(Instructions to follow): Could you arrange the text of each of the records below as a JSON list of strings, one string per line, leaving out any blank lines?

(Supplied records):

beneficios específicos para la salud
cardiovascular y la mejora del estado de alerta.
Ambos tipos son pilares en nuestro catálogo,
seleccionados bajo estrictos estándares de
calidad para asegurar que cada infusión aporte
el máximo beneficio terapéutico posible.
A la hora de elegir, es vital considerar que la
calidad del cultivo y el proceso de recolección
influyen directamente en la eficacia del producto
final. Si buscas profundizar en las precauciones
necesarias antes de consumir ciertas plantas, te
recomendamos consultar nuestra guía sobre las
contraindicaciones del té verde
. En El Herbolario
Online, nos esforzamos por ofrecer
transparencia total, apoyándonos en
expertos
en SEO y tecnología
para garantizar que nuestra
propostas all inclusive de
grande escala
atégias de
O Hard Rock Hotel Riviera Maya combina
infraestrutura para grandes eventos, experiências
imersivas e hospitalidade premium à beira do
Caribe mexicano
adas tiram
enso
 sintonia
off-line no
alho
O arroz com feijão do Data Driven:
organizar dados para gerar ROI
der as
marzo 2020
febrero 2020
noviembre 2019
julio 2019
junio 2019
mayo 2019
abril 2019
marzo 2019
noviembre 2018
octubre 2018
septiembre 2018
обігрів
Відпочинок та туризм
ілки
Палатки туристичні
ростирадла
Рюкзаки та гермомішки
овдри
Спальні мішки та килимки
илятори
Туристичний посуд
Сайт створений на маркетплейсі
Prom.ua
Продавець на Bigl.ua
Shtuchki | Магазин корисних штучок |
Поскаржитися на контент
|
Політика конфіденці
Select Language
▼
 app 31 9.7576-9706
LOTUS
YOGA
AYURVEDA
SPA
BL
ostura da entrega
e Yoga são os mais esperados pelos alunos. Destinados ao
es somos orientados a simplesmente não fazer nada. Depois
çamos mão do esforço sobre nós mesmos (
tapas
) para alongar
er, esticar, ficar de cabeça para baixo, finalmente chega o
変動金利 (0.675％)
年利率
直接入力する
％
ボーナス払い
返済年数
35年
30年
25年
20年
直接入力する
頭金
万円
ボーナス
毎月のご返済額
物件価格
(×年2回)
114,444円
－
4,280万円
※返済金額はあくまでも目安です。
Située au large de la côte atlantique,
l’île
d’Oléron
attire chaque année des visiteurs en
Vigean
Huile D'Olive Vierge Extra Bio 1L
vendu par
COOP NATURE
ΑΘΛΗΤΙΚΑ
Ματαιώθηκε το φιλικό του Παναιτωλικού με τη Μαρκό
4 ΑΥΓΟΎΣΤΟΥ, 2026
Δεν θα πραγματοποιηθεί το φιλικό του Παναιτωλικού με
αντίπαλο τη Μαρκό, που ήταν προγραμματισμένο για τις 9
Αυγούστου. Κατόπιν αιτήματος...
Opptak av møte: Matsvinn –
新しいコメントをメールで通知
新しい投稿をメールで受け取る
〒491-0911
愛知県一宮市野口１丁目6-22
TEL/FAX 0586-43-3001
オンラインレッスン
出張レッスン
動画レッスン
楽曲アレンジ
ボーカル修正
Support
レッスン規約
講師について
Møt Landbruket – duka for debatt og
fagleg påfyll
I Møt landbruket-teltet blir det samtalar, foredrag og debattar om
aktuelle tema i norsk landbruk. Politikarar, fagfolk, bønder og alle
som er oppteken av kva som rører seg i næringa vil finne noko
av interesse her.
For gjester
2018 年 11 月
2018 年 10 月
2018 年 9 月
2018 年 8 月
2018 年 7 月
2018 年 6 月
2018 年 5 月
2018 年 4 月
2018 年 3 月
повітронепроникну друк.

(Answer to the exercise):
[
  "beneficios específicos para la salud",
  "cardiovascular y la mejora del estado de alerta.",
  "Ambos tipos son pilares en nuestro catálogo,",
  "seleccionados bajo estrictos estándares de",
  "calidad para asegurar que cada infusión aporte",
  "el máximo beneficio terapéutico posible.",
  "A la hora de elegir, es vital considerar que la",
  "calidad del cultivo y el proceso de recolección",
  "influyen directamente en la eficacia del producto",
  "final. Si buscas profundizar en las precauciones",
  "necesarias antes de consumir ciertas plantas, te",
  "recomendamos consultar nuestra guía sobre las",
  "contraindicaciones del té verde",
  ". En El Herbolario",
  "Online, nos esforzamos por ofrecer",
  "transparencia total, apoyándonos en",
  "expertos",
  "en SEO y tecnología",
  "para garantizar que nuestra",
  "propostas all inclusive de",
  "grande escala",
  "atégias de",
  "O Hard Rock Hotel Riviera Maya combina",
  "infraestrutura para grandes eventos, experiências",
  "imersivas e hospitalidade premium à beira do",
  "Caribe mexicano",
  "adas tiram",
  "enso",
  " sintonia",
  "off-line no",
  "alho",
  "O arroz com feijão do Data Driven:",
  "organizar dados para gerar ROI",
  "der as",
  "marzo 2020",
  "febrero 2020",
  "noviembre 2019",
  "julio 2019",
  "junio 2019",
  "mayo 2019",
  "abril 2019",
  "marzo 2019",
  "noviembre 2018",
  "octubre 2018",
  "septiembre 2018",
  "обігрів",
  "Відпочинок та туризм",
  "ілки",
  "Палатки туристичні",
  "ростирадла",
  "Рюкзаки та гермомішки",
  "овдри",
  "Спальні мішки та килимки",
  "илятори",
  "Туристичний посуд",
  "Сайт створений на маркетплейсі",
  "Prom.ua",
  "Продавець на Bigl.ua",
  "Shtuchki | Магазин корисних штучок |",
  "Поскаржитися на контент",
  "|",
  "Політика конфіденці",
  "Select Language",
  "▼",
  " app 31 9.7576-9706",
  "LOTUS",
  "YOGA",
  "AYURVEDA",
  "SPA",
  "BL",
  "ostura da entrega",
  "e Yoga são os mais esperados pelos alunos. Destinados ao",
  "es somos orientados a simplesmente não fazer nada. Depois",
  "çamos mão do esforço sobre nós mesmos (",
  "tapas",
  ") para alongar",
  "er, esticar, ficar de cabeça para baixo, finalmente chega o",
  "変動金利 (0.675％)",
  "年利率",
  "直接入力する",
  "％",
  "ボーナス払い",
  "返済年数",
  "35年",
  "30年",
  "25年",
  "20年",
  "直接入力する",
  "頭金",
  "万円",
  "ボーナス",
  "毎月のご返済額",
  "物件価格",
  "(×年2回)",
  "114,444円",
  "－",
  "4,280万円",
  "※返済金額はあくまでも目安です。",
  "Située au large de la côte atlantique,",
  "l’île",
  "d’Oléron",
  "attire chaque année des visiteurs en",
  "Vigean",
  "Huile D'Olive Vierge Extra Bio 1L",
  "vendu par",
  "COOP NATURE",
  "ΑΘΛΗΤΙΚΑ",
  "Ματαιώθηκε το φιλικό του Παναιτωλικού με τη Μαρκό",
  "4 ΑΥΓΟΎΣΤΟΥ, 2026",
  "Δεν θα πραγματοποιηθεί το φιλικό του Παναιτωλικού με",
  "αντίπαλο τη Μαρκό, που ήταν προγραμματισμένο για τις 9",
  "Αυγούστου. Κατόπιν αιτήματος...",
  "Opptak av møte: Matsvinn –",
  "新しいコメントをメールで通知",
  "新しい投稿をメールで受け取る",
  "〒491-0911",
  "愛知県一宮市野口１丁目6-22",
  "TEL/FAX 0586-43-3001",
  "オンラインレッスン",
  "出張レッスン",
  "動画レッスン",
  "楽曲アレンジ",
  "ボーカル修正",
  "Support",
  "レッスン規約",
  "講師について",
  "Møt Landbruket – duka for debatt og",
  "fagleg påfyll",
  "I Møt landbruket-teltet blir det samtalar, foredrag og debattar om",
  "aktuelle tema i norsk landbruk. Politikarar, fagfolk, bønder og alle",
  "som er oppteken av kva som rører seg i næringa vil finne noko",
  "av interesse her.",
  "For gjester",
  "2018 年 11 月",
  "2018 年 10 月",
  "2018 年 9 月",
  "2018 年 8 月",
  "2018 年 7 月",
  "2018 年 6 月",
  "2018 年 5 月",
  "2018 年 4 月",
  "2018 年 3 月",
  "повітронепроникну друк."
]